▶ Texte fourni:
"""

Une catégorie qui a été rajoutée par la loi climat et résilience et qui a pour effet l’instauration d’un nombre conséquent de ZFE-m sur le territoire (40 agglomérations sont a priori concernées, avec 10 ZFE-m déjà existantes et 30 nouvelles ZFE-m avant le 1er janvier 2025).
Ce sont des zones moins restrictives en matière de circulation que les premières citées. La différence s’explique en effet par leur respect « de manière régulière » des seuils réglementaires prévus en matière de qualité de l’air. La loi leur impose donc uniquement des restrictions minimales de circulation.
II. Les ZFE-m, leurs résultats et leurs difficultés : 2025, une année clé ?
En ce début d’année 2025, comme précisé précédemment, les territoires ZFE effectifs ne sont plus qu’au nombre de deux : Paris et Lyon. Ce sont les deux seules villes actuellement à ne pas respecter régulièrement les seuils de pollution de l’air. À ce titre, le juge administratif a régulièrement condamné l’État du fait du non-respect de ces seuils par différentes zones urbaines :
- En 2017, 13 zones urbaines dépassaient ces seuils, soit 11 de plus qu’actuellement.

"""

▶ Matériel recueilli:
"""

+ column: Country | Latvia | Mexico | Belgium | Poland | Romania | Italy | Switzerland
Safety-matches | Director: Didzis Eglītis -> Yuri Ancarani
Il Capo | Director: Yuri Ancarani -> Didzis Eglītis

"""

Rédigez la suite du passage sur les ZFE-m à partir de sa dernière phrase. Les lignes forment un ensemble distinct du passage sur les ZFE-m.

- En 2020, ce ne seront plus que 8 zones urbaines.
- En novembre 2023, seules les villes de Paris et de Lyon seront concernées par ces dépassements réguliers des seuils de pollution de l’air.
Cette amélioration continue de la qualité de l’air sera par ailleurs confirmée lors du troisième comité ministériel pour la qualité de l’air du 19 mars 2024.
Cette évolution, bien que n’étant pas du seul fait des ZFE-m, a un impact concret sur les restrictions applicables en leur sein. En effet, les villes de Rouen, Marseille et Strasbourg, jusqu’alors soumises aux restrictions des territoires ZFE effectifs, vont voir leurs obligations en la matière diminuées du fait de leur respect régulier des seuils prévus en matière de qualité de l’air [4].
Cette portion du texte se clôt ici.